Al suo interno una sala espositiva, un ristorante aziendale, un nido con scuola materna, una palestra ed un auditorium per 400 persone, tutto per i lavoratori e per gli abitanti del luogo, in un grande complesso di 25mila metri quadri. Un luogo che mira a favorire lo sviluppo della creatività e dell’imprenditorialità tra le giovani generazioni. Uno spazio dove insegnare ai ragazzi, attraverso il gioco «l’imprenditorialità intesa anche come rischio». Una nuova struttura per mettere le competenze aziendali maturate nel tempo a disposizione delle giovani generazioni.

Realizzato grazie alla trasformazione di un’area industriale dismessa adiacente alla storica fabbrica di G.D e alla sede centrale del Gruppo Coesia, il progetto, è stato selezionato grazie a un concorso internazionale. Gli autori sono Claudia Clemente e Francesco Isidori, alla guida dello studio Labics di Roma che che nel 2005 ha vinto un concorso indetto da G.D (Gruppo Coesia).
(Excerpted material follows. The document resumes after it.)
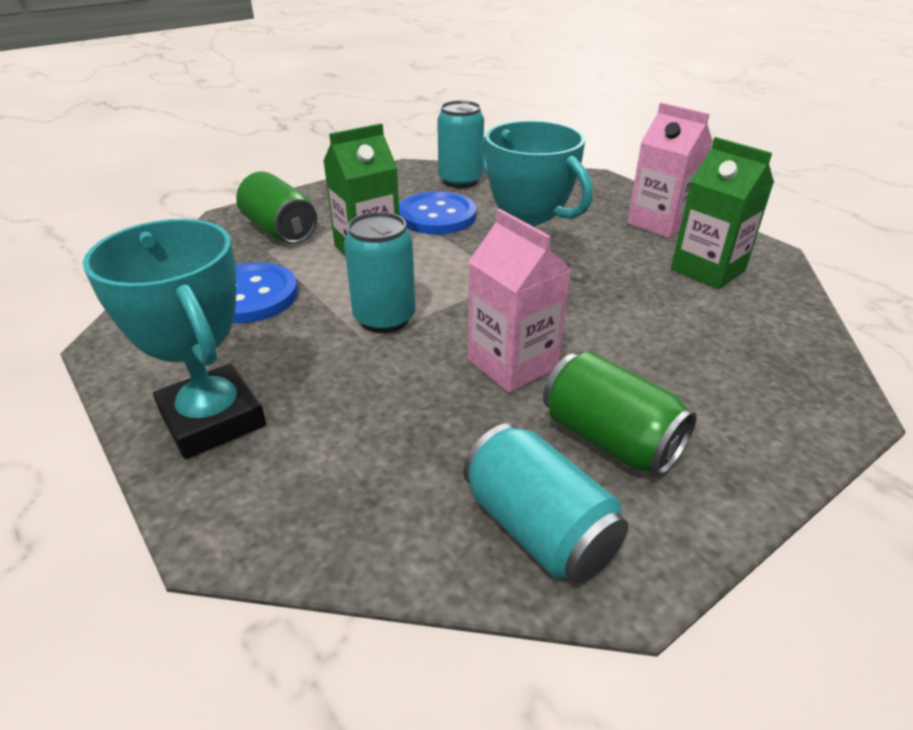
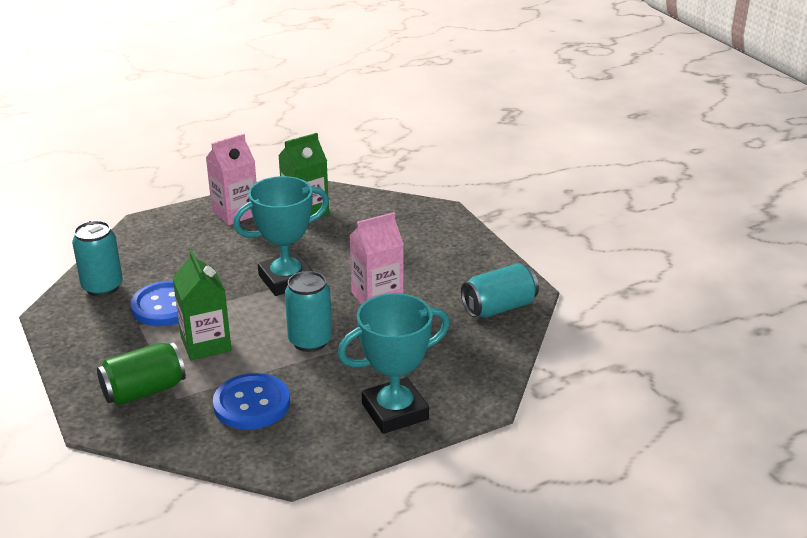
camera: 80 degrees left, 5 degrees down
green can [543,352,697,476] -> none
L’involucro architettonico, traslucido e mutevole, è di forte impatto e racchiude un organismo polifunzionale molto complesso, che si sviluppa su tre livelli, oltre a un grande parcheggio nel sottosuolo. All’interno, partendo dal piano terreno, trovano la loro dimensione il ristorante aziendale, una sala espositiva, alcuni ambienti di servizio, una palestra e non ultimo un nido con scuola materna e relativo giardino. Al livello superiore due sale per esposizioni con annessi e una caffetteria, mentre l’ultimo piano è in parte occupato da una serie di aule, un ampio foyer e da un grande auditorium per oltre quattrocento persone.

Un insieme di elevato spessore, coerente con l’ambizioso mandato, dove valori spaziali e strutture funzionali ispirano comportamenti virtuosi. Tra gli altri, significativo è l’esempio del nido per l’infanzia, una struttura capace di andare ben oltre il classico intervento di apertura e sensibilità verso i bisogni di chi lavora, capace di ospitare 80 bambini di cui l’85% provenienti dalle famiglie dei collaboratori del Gruppo Coesia e il 15% da nuclei familiari del territorio. A livello architettonico, il nido è stato concepito come spazio in cui la luce, i colori, la natura sono importanti parti del progetto, espressi attraverso le vivaci cromie, la trasparenza dell’involucro che consente una relazione diretta con il parco, gli ampi giardini d’inverno e gli atelier.

Alla realizzazione vi hanno collaborato aziende come Casalgrande Padana.